Der Zentrumspolitiker Bayrou, der erst seit fünf Monaten Premierminister ist, steht politisch unter Druck, weil er im Skandal um das Internat im Februar erklärt hatte, damals von keinerlei gravierenden Gewalttaten gehört zu haben. Später korrigierte er sich und gestand ein, er sei auf dem Laufenden gewesen, dass einem Geistlichen sexuelle Gewalt vorgeworfen worden sei. Wenn Bayrou zu seinem damaligen Umgang mit der Schule keine Klarheit schafft und sich weiter in die Affäre verstrickt, könnte ihm nach Einschätzung französischer Medien der Rauswurf drohen.

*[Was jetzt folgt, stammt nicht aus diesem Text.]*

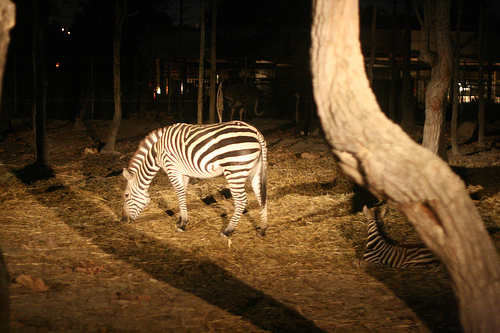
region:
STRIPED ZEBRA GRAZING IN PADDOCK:
[117, 112, 281, 241]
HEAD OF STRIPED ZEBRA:
[112, 167, 149, 223]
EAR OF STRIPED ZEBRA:
[119, 189, 133, 199]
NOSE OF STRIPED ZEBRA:
[122, 211, 130, 221]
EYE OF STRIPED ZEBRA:
[118, 189, 128, 199]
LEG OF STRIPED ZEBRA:
[165, 171, 196, 231]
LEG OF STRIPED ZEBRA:
[224, 174, 246, 241]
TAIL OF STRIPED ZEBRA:
[257, 136, 272, 217]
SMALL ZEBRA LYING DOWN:
[348, 196, 440, 289]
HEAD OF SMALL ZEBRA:
[359, 199, 389, 232]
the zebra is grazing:
[79, 114, 256, 329]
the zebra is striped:
[90, 88, 335, 315]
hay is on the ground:
[47, 195, 217, 331]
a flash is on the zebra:
[96, 45, 255, 288]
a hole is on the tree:
[369, 162, 488, 294]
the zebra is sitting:
[329, 181, 406, 284]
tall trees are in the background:
[43, 52, 430, 154]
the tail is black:
[252, 151, 299, 267]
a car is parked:
[140, 33, 266, 118]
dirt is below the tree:
[62, 126, 191, 243]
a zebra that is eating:
[66, 129, 286, 249]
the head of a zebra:
[113, 158, 154, 216]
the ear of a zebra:
[120, 158, 136, 176]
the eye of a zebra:
[114, 190, 144, 199]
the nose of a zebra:
[115, 206, 141, 224]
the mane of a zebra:
[135, 133, 155, 159]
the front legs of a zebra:
[154, 171, 204, 242]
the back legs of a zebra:
[219, 170, 290, 227]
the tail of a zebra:
[251, 139, 284, 204]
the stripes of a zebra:
[195, 126, 242, 162]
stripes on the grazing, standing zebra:
[123, 121, 270, 238]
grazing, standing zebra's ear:
[120, 165, 132, 180]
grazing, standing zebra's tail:
[258, 136, 268, 205]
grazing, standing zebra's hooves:
[177, 216, 269, 237]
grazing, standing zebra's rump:
[215, 118, 262, 177]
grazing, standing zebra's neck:
[131, 126, 160, 185]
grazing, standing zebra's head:
[122, 166, 148, 218]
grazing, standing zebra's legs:
[164, 171, 280, 220]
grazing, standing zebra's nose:
[121, 208, 132, 221]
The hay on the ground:
[47, 236, 323, 276]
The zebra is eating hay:
[103, 112, 281, 247]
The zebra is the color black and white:
[147, 118, 246, 174]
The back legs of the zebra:
[219, 166, 271, 245]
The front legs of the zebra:
[166, 173, 194, 232]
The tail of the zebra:
[253, 130, 270, 212]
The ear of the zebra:
[119, 161, 136, 186]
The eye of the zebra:
[119, 185, 134, 204]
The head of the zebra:
[116, 168, 156, 225]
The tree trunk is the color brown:
[298, 5, 498, 330]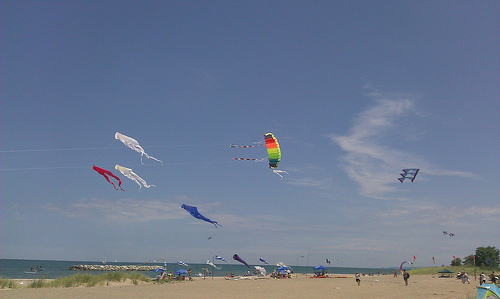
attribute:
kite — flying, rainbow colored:
[229, 133, 289, 179]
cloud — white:
[322, 80, 481, 199]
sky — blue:
[0, 0, 498, 269]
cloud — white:
[39, 193, 257, 235]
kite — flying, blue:
[180, 204, 223, 230]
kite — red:
[93, 164, 122, 192]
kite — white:
[114, 132, 164, 168]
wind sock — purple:
[232, 254, 253, 270]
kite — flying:
[398, 168, 419, 183]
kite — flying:
[114, 164, 157, 191]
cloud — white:
[374, 199, 499, 241]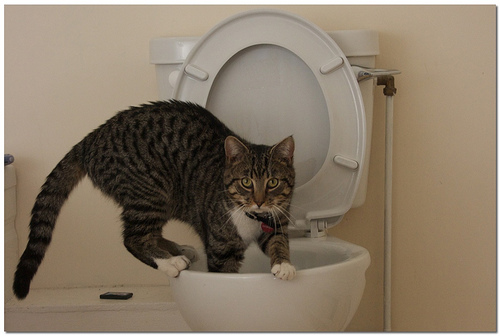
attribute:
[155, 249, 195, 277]
paw — back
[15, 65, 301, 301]
cat — grey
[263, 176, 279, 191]
eye — green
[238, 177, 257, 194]
eye — green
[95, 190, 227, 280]
legs — back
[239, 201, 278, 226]
collar — black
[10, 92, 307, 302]
cat — silver, black, brown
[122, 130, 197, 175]
stripes — black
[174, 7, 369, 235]
toilet seat — up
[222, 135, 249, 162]
ear — pointing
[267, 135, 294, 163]
ear — pointing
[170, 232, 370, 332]
toilet bowl — white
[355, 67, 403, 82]
handle — silver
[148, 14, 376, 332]
toilet — white, ceramic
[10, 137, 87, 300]
tail — long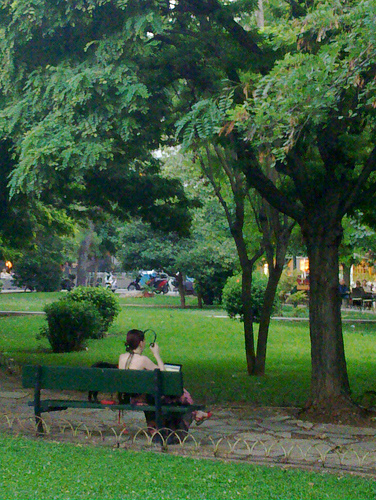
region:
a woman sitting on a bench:
[32, 301, 268, 475]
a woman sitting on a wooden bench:
[5, 286, 247, 498]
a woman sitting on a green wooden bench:
[17, 291, 252, 443]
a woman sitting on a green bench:
[27, 291, 240, 463]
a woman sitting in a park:
[11, 303, 344, 497]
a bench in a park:
[7, 290, 332, 497]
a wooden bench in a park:
[8, 282, 327, 489]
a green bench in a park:
[17, 274, 301, 497]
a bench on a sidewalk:
[0, 281, 259, 492]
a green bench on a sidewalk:
[23, 306, 257, 467]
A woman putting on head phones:
[115, 323, 167, 380]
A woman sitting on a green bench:
[114, 326, 167, 436]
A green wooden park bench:
[13, 353, 214, 447]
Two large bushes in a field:
[40, 280, 123, 354]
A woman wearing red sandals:
[177, 392, 222, 434]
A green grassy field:
[173, 321, 228, 358]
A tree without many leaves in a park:
[220, 222, 290, 392]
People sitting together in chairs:
[348, 273, 375, 315]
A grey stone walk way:
[231, 411, 303, 451]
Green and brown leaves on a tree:
[182, 83, 302, 165]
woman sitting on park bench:
[26, 328, 197, 430]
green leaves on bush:
[224, 273, 280, 318]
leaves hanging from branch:
[0, 23, 157, 190]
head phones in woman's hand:
[138, 329, 160, 352]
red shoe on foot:
[192, 407, 215, 426]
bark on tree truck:
[311, 312, 345, 415]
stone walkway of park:
[0, 397, 374, 451]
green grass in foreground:
[1, 434, 373, 497]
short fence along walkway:
[6, 415, 363, 466]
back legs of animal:
[85, 388, 102, 405]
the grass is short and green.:
[176, 320, 217, 352]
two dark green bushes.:
[25, 279, 119, 348]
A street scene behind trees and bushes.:
[2, 254, 373, 308]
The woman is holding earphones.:
[125, 327, 157, 356]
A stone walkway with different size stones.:
[1, 381, 375, 476]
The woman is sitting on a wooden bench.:
[22, 327, 212, 433]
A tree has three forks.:
[237, 249, 286, 376]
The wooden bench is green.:
[19, 364, 203, 443]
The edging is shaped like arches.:
[2, 414, 373, 469]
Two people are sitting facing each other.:
[349, 277, 373, 310]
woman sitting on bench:
[115, 319, 173, 402]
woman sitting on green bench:
[114, 326, 163, 407]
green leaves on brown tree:
[12, 53, 72, 126]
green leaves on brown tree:
[5, 117, 56, 195]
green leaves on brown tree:
[13, 194, 69, 263]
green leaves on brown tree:
[70, 169, 132, 240]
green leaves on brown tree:
[146, 179, 208, 250]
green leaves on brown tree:
[92, 63, 145, 124]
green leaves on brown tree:
[186, 112, 241, 156]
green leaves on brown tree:
[274, 50, 343, 133]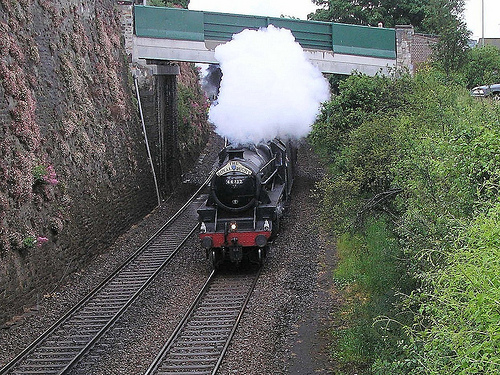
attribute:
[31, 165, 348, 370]
track — iron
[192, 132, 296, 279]
engine — black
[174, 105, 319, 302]
train — old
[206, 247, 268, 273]
wheels — black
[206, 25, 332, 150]
steam — white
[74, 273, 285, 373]
tracks — empty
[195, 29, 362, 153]
steam — opaque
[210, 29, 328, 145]
smoke cloud — big, white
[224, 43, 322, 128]
smoke — big, white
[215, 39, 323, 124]
cloud — white, big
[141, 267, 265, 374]
track — dark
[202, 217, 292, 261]
bumper — red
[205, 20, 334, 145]
cloud — white, big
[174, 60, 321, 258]
steam engine — black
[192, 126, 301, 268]
train — black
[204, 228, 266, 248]
bumper — red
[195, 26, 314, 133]
cloud — big, white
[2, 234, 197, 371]
track — dark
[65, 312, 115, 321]
tie — cross tie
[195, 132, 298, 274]
steam engine — old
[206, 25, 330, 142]
smoke — big, white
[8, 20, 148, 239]
rock wall — large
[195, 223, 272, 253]
bumper — red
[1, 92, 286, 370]
rails — iron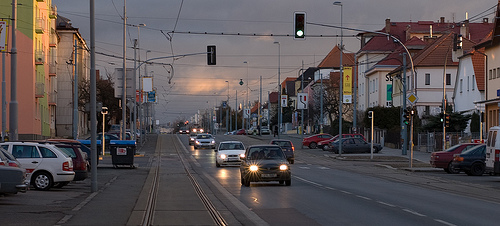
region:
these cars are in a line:
[80, 30, 431, 221]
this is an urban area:
[57, 46, 450, 186]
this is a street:
[111, 28, 397, 201]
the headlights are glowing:
[160, 107, 315, 208]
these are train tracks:
[153, 171, 237, 209]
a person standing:
[269, 121, 280, 138]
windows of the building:
[456, 74, 476, 94]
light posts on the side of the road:
[218, 2, 423, 173]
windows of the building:
[487, 64, 499, 84]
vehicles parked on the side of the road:
[425, 122, 499, 179]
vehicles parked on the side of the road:
[299, 128, 384, 156]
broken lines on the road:
[320, 178, 457, 224]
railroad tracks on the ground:
[132, 133, 232, 224]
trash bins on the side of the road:
[76, 134, 139, 173]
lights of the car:
[247, 161, 288, 173]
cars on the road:
[175, 123, 308, 190]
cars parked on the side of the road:
[0, 134, 90, 197]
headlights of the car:
[248, 161, 288, 173]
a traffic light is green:
[292, 9, 307, 39]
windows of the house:
[420, 69, 454, 88]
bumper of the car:
[55, 169, 77, 182]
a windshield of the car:
[244, 143, 286, 161]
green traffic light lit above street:
[294, 12, 307, 39]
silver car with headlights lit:
[235, 140, 302, 188]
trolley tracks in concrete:
[140, 120, 211, 221]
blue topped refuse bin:
[108, 135, 142, 171]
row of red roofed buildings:
[237, 10, 499, 178]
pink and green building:
[6, 0, 72, 130]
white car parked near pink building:
[1, 135, 73, 189]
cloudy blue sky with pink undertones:
[82, 0, 489, 126]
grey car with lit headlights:
[239, 141, 294, 190]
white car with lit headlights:
[211, 138, 245, 168]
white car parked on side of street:
[3, 131, 75, 190]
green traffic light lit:
[291, 8, 314, 40]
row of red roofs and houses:
[243, 9, 488, 176]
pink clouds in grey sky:
[173, 24, 285, 116]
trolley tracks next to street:
[126, 117, 231, 224]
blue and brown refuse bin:
[105, 134, 141, 173]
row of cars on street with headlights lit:
[175, 123, 308, 211]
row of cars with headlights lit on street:
[176, 116, 295, 214]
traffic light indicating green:
[288, 7, 313, 43]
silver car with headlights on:
[238, 140, 295, 189]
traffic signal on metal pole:
[292, 11, 414, 168]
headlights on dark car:
[239, 144, 293, 186]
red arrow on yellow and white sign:
[341, 64, 353, 104]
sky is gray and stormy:
[52, 1, 499, 131]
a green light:
[291, 31, 307, 38]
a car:
[240, 146, 290, 186]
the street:
[291, 186, 321, 220]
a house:
[365, 70, 382, 108]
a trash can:
[108, 140, 134, 165]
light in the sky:
[180, 72, 221, 92]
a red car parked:
[430, 145, 450, 165]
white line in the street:
[353, 195, 388, 206]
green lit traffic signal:
[289, 8, 309, 42]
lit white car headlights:
[243, 163, 288, 176]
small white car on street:
[210, 137, 248, 172]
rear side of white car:
[0, 136, 76, 194]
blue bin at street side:
[103, 135, 138, 170]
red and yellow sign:
[335, 63, 357, 97]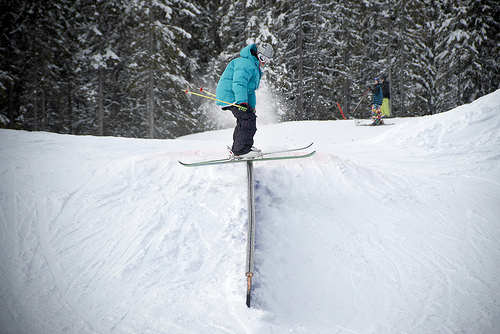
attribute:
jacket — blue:
[205, 46, 261, 107]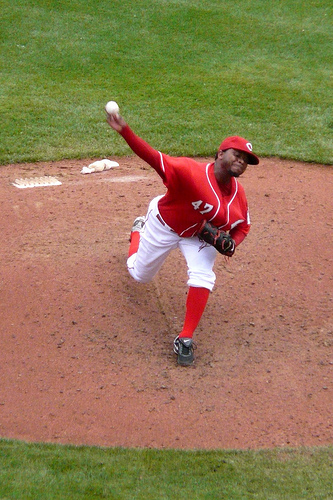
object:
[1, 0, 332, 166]
grass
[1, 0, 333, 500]
ground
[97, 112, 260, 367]
baseball player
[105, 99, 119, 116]
ball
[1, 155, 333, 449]
pitcher's mound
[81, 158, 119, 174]
bag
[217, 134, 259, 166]
baseball cap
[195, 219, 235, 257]
baseball glove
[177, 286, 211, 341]
sock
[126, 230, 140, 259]
sock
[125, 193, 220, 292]
pants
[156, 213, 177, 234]
cloth belt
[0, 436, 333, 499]
grass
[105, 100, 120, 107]
top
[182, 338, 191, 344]
logo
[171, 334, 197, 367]
shoe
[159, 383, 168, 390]
stone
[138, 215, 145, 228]
cleat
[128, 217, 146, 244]
foot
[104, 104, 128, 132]
hand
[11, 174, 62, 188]
base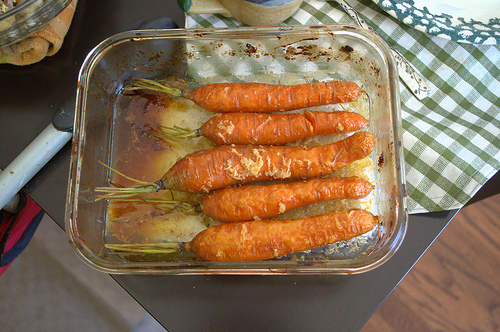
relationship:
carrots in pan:
[114, 79, 379, 261] [69, 24, 405, 278]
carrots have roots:
[114, 79, 379, 261] [98, 79, 204, 264]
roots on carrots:
[98, 79, 204, 264] [114, 79, 379, 261]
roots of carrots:
[98, 79, 204, 264] [114, 79, 379, 261]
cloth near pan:
[185, 1, 499, 213] [69, 24, 405, 278]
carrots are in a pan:
[114, 79, 379, 261] [69, 24, 405, 278]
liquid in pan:
[98, 79, 204, 264] [69, 24, 405, 278]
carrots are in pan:
[114, 79, 379, 261] [69, 24, 405, 278]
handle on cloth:
[333, 0, 429, 105] [185, 1, 499, 213]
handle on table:
[2, 99, 71, 218] [2, 2, 476, 332]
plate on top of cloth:
[373, 0, 498, 47] [185, 1, 499, 213]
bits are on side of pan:
[152, 35, 380, 83] [69, 24, 405, 278]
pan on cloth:
[69, 24, 405, 278] [185, 1, 499, 213]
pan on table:
[69, 24, 405, 278] [2, 2, 476, 332]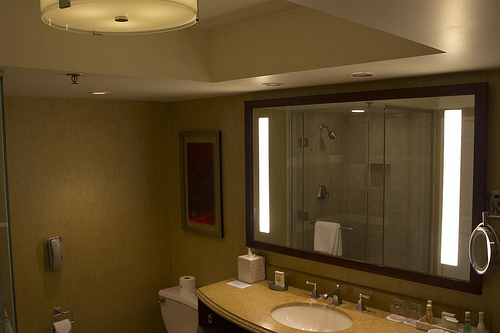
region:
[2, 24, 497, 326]
A bathroom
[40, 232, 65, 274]
A phone attached to the wall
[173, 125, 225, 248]
A painting above the toilet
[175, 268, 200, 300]
A roll of toilet paper on the back of the toilet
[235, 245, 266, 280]
A white box of tissues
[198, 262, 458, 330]
A light brown sink countertop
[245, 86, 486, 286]
A mirror on the wall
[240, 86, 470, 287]
A reflection of the shower in the mirror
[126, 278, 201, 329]
A white toilet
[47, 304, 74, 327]
A silver toilet paper holder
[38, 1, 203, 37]
The light is on.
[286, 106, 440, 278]
The shower can been seen in the mirror.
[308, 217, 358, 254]
A white bath towel can be seen in the mirror.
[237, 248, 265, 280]
A box of tissues.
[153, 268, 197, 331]
A toilet with a roll of toilet paper on top.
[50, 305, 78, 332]
A toilet paper roll dispenser.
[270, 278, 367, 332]
White bathroom sink with a silver faucet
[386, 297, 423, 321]
Empty glasses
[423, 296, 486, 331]
Lotions and soap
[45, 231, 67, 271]
A telephone is on the wall.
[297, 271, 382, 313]
Silver bathroom sink fixtures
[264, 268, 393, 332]
A bathroom sink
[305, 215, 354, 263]
A white towel hanging up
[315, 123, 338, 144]
A silver shower head nozzle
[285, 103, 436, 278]
Glass shower doors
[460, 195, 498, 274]
A round mirror attached to the wall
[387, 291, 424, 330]
Two glass cups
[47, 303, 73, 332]
A roll of toilet paper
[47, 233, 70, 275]
A landline beige phone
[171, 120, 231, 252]
A silver framed picture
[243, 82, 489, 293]
a framed mirror in a bathroom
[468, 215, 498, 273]
a small round mirror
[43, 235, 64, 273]
a landline phone on a wall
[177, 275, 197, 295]
a roll of toilet paper on top of a toilet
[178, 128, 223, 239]
a framed painting on a wall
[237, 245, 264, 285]
a box of tissue on a counter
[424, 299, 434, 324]
a yellow bottle of perfume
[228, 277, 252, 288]
a white rd on a counter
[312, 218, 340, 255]
a folded white towel on a rack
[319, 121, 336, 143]
a silver shower head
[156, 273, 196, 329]
roll of white toilet paper on toilet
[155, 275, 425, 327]
toilet next to long sink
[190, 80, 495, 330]
mirror hanging above sink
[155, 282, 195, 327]
silver handle on toilet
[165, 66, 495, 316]
framed mirror hanging on wall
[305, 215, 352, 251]
white towel hanging on silver railing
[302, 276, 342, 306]
silver knob next to faucet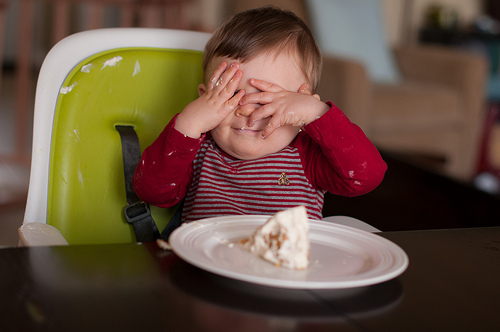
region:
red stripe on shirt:
[198, 148, 218, 155]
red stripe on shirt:
[196, 151, 223, 163]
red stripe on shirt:
[200, 163, 305, 183]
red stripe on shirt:
[243, 155, 300, 167]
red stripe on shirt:
[280, 147, 299, 152]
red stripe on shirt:
[191, 207, 236, 220]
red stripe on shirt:
[191, 201, 238, 214]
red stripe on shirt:
[195, 189, 284, 209]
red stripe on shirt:
[303, 203, 321, 219]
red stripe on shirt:
[307, 202, 322, 214]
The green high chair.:
[33, 30, 231, 245]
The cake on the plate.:
[248, 212, 318, 266]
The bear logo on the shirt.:
[273, 175, 289, 186]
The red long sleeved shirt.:
[135, 118, 384, 229]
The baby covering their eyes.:
[125, 7, 388, 218]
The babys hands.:
[200, 63, 322, 135]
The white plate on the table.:
[165, 214, 411, 298]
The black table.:
[7, 248, 179, 325]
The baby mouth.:
[231, 121, 276, 139]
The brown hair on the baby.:
[202, 6, 332, 75]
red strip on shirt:
[279, 147, 298, 154]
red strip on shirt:
[263, 152, 302, 161]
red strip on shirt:
[201, 138, 213, 145]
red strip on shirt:
[251, 156, 300, 165]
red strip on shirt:
[236, 168, 301, 175]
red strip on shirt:
[238, 178, 278, 188]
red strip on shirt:
[286, 168, 303, 173]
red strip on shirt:
[288, 173, 304, 183]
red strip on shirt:
[291, 178, 310, 187]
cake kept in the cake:
[241, 202, 323, 269]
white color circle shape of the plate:
[165, 193, 428, 299]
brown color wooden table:
[41, 226, 494, 321]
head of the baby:
[182, 8, 341, 158]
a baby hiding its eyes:
[193, 70, 327, 159]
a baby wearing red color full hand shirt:
[142, 107, 370, 210]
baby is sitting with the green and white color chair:
[11, 2, 347, 277]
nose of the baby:
[232, 98, 267, 124]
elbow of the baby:
[336, 131, 398, 205]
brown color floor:
[404, 168, 447, 218]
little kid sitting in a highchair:
[30, 12, 422, 255]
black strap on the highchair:
[113, 127, 174, 248]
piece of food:
[235, 191, 322, 279]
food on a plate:
[160, 195, 420, 300]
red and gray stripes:
[184, 143, 325, 227]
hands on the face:
[181, 44, 326, 163]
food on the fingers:
[209, 71, 227, 91]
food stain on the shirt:
[346, 158, 372, 189]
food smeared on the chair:
[47, 47, 152, 109]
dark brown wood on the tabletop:
[3, 224, 498, 328]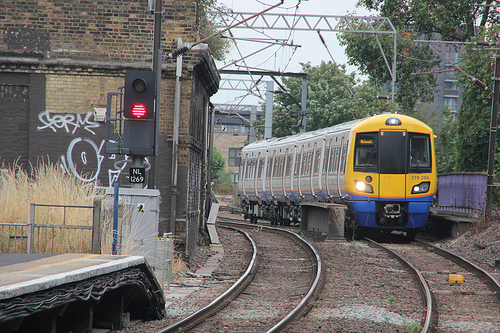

In den vergangenen Monaten hatten rund 200 ehemalige Schüler des Internatsgymnasiums Notre-Dame-de-Bétharram Anzeige erstattet, weil sie dort nach ihren Angaben körperlich misshandelt und auch sexuell missbraucht worden waren. Die Staatsanwaltschaft befragte rund 100 zur Tatzeit zwischen 1955 und 2004 zwischen 9 und 17 Jahre alte Jungen, die zumeist von einem „Klima des Terrors“ berichteten. Die Enthüllungen haben zu Berichten über ähnliche Missstände auch an anderen Schulen in Frankreich geführt.

Das Brisante dabei: Bayrou hatte selber drei seiner sechs Kinder auf der Schule. Seine Frau unterrichtete dort Religion. Seine Tochter bekannte sich jüngst erst dazu, als 14-Jährige von einem Priester der Schule missbraucht worden zu sein. Sie habe das ihren Eltern nicht erzählt. Ihr Vater habe „das perverse System nicht durchschaut”, erklärte sie.